Soccer heartache Marc banned from his footy team
His soccer team fights back as Marc is forced to take the bench
There is nothing more fun than participating in a team sport with your mates. And for the past two years, soccer-obsessed Marc Reichler-Stillhard, who has Down syndrome, enjoyed playing for Yamba’s under-14s team as an extra player with the agreement of the entire competition.
Marc’s teammates love and accept the 16-year-old for who he is. They know when he’s on the field, he enjoys the experience of being with his mates – running around in the background and enjoying the odd kick and dribble.
“Marc has a heart as big as Phar Lap’s – he’s always positive and brings joy to his teammates,” says his coach Rod Menzies. However, after a complaint was lodged by a parent of a rival team to the NSW’S North Coast Football, they have ruled the team must only field 11 players.

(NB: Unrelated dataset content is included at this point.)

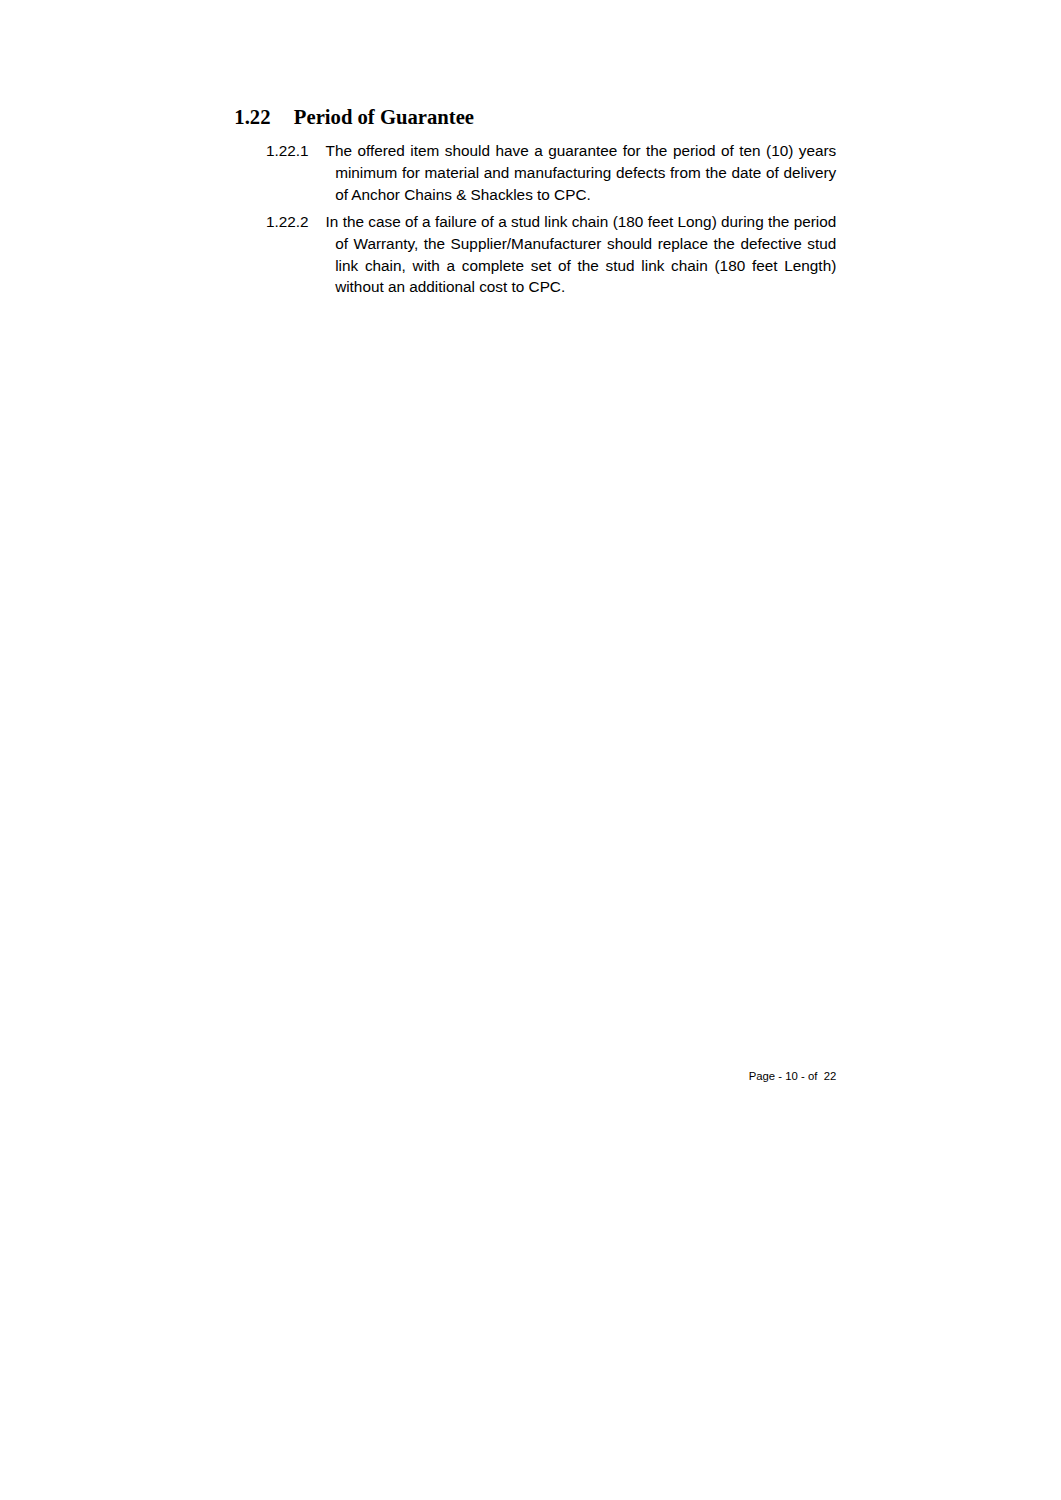1.22 Period of Guarantee
1.22.1 The offered item should have a guarantee for the period of ten (10) years minimum for material and manufacturing defects from the date of delivery of Anchor Chains & Shackles to CPC.
1.22.2 In the case of a failure of a stud link chain (180 feet Long) during the period of Warranty, the Supplier/Manufacturer should replace the defective stud link chain, with a complete set of the stud link chain (180 feet Length) without an additional cost to CPC.
Page - 10 - of 22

“Marc is shattered – sport is his life,” says Marc’s mum Enid. “He knows if the ruling sticks his playing days are either over or will be very limited.” The decision by North Coast Football sparked an outpouring of discontent on social media and in the community. While not a fulltime player, he has a big impact with the mateship and love he brings to the team. “They love him, they high five him and want him there,” says Enid. Marc’s life has been one long challenge from when he was born prematurely at 31 weeks and required immediate open-heart surgery. Then there’s the intellectual disability, which comes with Down syndrome, but it doesn’t stop him from enjoying life and wanting to be part of a team.
Marc’s future playing soccer may be in jeopardy, but his school, Mcauley Catholic College in Grafton, celebrates him for what he is. Marc is currently in Year 10, and the school has asked him to return for his senior years.
“They love him for what he brings to the education of the other kids,” says Enid. “The college has made allowances to integrate him into their activities, such as playing in the band. If the school can achieve these things, why can’t sport do likewise?”
The youngster is seen as a valued team member.
Marc with his parents Urs and Enid, and brother Alex (right).